If you read yesterday’s post, you will recall that I recently completed reading a book. As a woman who has endured, survived and suffered through way too many changes of late, I see why Joan Anderson’s The Second Journey The Road Back to Yourself caught my eye.
I fully intended to sit in one of Batavia Library’s comfy chairs and read a bit of the book, which I did. However, when it was time to go, I took the slim volume along with me. You see, Joan Anderson had 10 years earlier lived out one of my fantasies when she left her everyday life and spent a year by the sea in a journey to self-discovery. I haven’t read that book, but there is a part of me that wishes I could go off to some isolated natural environment and contemplate exactly what course and direction I want to steer the rest of my life. I don’t suppose younger readers will get this. They are too busy raising families and building careers and time is way too short for this sort of self-indulgent exploration. While time is not endless for them, it is indeed not quite so pressing an issue as it is with the older among us.
It had been 10 years since Anderson wrote her first book, the bestseller A Year by the Sea, and she was again ready to explore how her life was evolving. Anderson writes,
Now, as part of my ten-year inventory, I reflect on what is outlived in my life today. I’ve known for some time that holding on to anything ruins it, as does clinging to old ways, outdated ideals, worn-out relationships, and lifestyles that have run their course. As a culture, we seem to prize permanency. Certainly the familiar is comforting. But the way we were is not the way we are, and why would I want to still have those parts of my life that have lost their zest? Perhaps one of the reasons I felt so compelled to come out here today was actually to witness massive change. None of us can control the way life passes: we can only adapt.
Before writing the second book, Anderson again found herself at what I call loose ends. The first book propelled her into a notoriety of book signings and retreats and a newly found status as a guide or mentor of women seeking self-discovery. By all accounts, she was successful. Yet, her busy life was not all that she desired, and thus, the author set out on the second journey, a journey that this time included a visit to the mystical and remote Scottish Isle of Iona.
Maybe when I write and publish my book, I will be able to jet to my island of self-discovery. She writes:
The call to a second journey usually commences when unexpected change is thrust upon you, causing a crisis of feelings so great that you are stopped in your tracks. Personal events such as a betrayal, a diagnosis of serious illness, the death of a loved one, loss of self-esteem, a fall from power are only a few of the catalysts. A woman caught thusly has no choice but to pause, isolate, even relocate until she can reevaluate the direction in which she should head. Should she stay the course or choose another path?

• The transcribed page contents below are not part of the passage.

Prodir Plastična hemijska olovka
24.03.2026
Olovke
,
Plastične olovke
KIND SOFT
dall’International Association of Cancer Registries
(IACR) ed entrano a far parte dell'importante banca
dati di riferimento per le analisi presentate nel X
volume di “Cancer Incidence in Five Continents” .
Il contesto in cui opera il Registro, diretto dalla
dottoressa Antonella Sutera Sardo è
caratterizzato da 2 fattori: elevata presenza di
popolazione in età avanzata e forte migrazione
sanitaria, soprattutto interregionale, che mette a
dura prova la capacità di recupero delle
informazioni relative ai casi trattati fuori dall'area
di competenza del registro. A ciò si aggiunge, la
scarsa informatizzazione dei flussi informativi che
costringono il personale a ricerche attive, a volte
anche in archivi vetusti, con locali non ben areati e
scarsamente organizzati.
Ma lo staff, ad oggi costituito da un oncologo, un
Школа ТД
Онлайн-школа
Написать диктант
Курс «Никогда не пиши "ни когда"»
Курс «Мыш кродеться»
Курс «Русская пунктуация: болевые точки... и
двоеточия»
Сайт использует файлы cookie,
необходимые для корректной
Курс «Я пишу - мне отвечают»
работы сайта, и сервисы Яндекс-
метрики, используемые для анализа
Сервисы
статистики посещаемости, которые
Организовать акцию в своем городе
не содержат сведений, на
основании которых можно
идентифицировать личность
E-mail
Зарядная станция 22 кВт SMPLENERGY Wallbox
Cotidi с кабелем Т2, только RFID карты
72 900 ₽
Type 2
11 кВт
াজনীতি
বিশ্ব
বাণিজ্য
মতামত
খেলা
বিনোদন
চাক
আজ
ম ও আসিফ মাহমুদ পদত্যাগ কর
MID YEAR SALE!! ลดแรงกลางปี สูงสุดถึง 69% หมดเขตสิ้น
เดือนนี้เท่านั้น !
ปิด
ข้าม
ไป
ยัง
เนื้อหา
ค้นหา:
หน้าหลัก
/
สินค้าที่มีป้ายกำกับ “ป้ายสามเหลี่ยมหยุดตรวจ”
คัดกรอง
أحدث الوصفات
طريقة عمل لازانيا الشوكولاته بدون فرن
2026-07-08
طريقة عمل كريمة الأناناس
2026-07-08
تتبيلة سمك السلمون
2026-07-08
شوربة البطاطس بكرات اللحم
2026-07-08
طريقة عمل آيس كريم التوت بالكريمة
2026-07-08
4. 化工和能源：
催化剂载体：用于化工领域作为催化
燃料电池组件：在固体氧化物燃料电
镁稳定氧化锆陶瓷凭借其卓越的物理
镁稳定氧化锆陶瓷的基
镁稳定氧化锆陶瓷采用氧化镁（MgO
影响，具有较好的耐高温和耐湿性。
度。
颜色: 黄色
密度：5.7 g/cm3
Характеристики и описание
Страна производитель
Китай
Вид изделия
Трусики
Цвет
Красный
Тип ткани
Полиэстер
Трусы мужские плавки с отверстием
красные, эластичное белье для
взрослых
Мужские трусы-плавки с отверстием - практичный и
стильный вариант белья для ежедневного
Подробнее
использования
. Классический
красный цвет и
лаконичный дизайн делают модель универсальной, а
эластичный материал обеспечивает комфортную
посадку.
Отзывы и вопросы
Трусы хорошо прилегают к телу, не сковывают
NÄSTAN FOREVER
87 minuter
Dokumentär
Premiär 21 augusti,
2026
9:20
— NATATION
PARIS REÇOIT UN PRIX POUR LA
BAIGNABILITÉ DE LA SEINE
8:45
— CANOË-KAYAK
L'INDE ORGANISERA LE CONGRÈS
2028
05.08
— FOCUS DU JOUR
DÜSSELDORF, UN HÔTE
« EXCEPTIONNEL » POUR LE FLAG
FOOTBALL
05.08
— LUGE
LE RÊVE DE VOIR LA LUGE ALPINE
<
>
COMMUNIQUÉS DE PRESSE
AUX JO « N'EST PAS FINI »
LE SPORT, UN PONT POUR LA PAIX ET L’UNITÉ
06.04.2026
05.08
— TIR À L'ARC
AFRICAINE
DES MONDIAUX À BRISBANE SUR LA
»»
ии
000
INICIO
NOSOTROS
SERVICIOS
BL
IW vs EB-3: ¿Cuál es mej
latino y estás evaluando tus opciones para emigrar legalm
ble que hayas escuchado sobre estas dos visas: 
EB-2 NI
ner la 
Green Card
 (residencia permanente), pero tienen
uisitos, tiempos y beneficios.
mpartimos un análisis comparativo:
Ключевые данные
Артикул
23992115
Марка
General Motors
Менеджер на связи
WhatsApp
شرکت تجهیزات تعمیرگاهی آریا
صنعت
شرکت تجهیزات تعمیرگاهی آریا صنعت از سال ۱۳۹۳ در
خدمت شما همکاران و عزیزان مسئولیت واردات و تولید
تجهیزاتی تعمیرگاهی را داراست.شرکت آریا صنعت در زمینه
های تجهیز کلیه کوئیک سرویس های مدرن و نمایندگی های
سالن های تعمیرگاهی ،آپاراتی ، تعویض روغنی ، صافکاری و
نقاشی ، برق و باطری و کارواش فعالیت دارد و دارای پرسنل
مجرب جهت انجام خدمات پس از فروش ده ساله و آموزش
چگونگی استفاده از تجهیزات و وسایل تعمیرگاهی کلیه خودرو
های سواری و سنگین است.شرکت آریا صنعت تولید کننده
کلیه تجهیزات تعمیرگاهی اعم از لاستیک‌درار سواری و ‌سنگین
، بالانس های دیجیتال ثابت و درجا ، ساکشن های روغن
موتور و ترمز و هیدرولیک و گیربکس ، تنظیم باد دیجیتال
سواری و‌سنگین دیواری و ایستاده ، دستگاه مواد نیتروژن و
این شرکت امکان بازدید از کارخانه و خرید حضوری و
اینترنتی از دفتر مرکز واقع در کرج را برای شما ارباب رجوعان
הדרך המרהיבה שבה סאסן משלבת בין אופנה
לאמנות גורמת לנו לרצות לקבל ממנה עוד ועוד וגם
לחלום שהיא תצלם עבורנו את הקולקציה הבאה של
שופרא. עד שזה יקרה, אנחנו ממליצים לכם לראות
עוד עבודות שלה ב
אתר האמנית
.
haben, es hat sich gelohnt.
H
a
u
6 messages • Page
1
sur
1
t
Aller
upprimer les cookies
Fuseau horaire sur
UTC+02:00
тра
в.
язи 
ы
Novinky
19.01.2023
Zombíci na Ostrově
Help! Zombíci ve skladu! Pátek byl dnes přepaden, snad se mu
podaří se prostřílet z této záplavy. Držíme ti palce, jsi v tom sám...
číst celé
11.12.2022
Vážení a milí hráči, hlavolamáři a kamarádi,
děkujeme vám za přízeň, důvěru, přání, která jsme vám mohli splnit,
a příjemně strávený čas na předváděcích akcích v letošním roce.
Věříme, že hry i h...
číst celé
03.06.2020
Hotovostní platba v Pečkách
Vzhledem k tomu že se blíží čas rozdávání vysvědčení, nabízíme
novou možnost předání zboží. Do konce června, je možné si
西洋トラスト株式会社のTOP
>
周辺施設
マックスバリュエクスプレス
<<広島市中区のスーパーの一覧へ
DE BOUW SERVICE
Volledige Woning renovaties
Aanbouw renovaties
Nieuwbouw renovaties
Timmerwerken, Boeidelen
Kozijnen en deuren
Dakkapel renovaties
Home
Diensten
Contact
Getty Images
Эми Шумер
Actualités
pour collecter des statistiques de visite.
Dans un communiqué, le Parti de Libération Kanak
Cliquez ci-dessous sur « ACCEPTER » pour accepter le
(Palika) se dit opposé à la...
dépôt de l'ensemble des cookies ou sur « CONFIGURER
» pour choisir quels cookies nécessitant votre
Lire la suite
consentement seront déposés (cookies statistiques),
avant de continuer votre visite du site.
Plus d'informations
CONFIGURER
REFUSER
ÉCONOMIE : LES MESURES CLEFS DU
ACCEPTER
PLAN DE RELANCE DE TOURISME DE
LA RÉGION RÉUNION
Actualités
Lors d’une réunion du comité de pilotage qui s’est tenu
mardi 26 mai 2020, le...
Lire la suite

But alas, many of us inhibit our capacity for growth because the culture encourages us to live lives of uniformity. We stall, deny, ignore the ensuing crisis because of confusion, malaise, and yes, even propriety. Yet more and more, I come in contact with women, particularly in midlife—that uneasy and ill-defined period—who do not want merely to be stagnant but rather desire to be generative. Today’s woman has the urge to go against the prevailing currents, step out of line, and break with a polite society that has her following the unwritten rules of relationship, accepting the abuses of power in the workplace, and blithely living with myriad shoulds when she has her own burgeoning desires.
Anderson’s book got me to thinking anyway. And I actually finished a book. Not too bad for a woman who has endured, survived and suffered through way too many changes of late.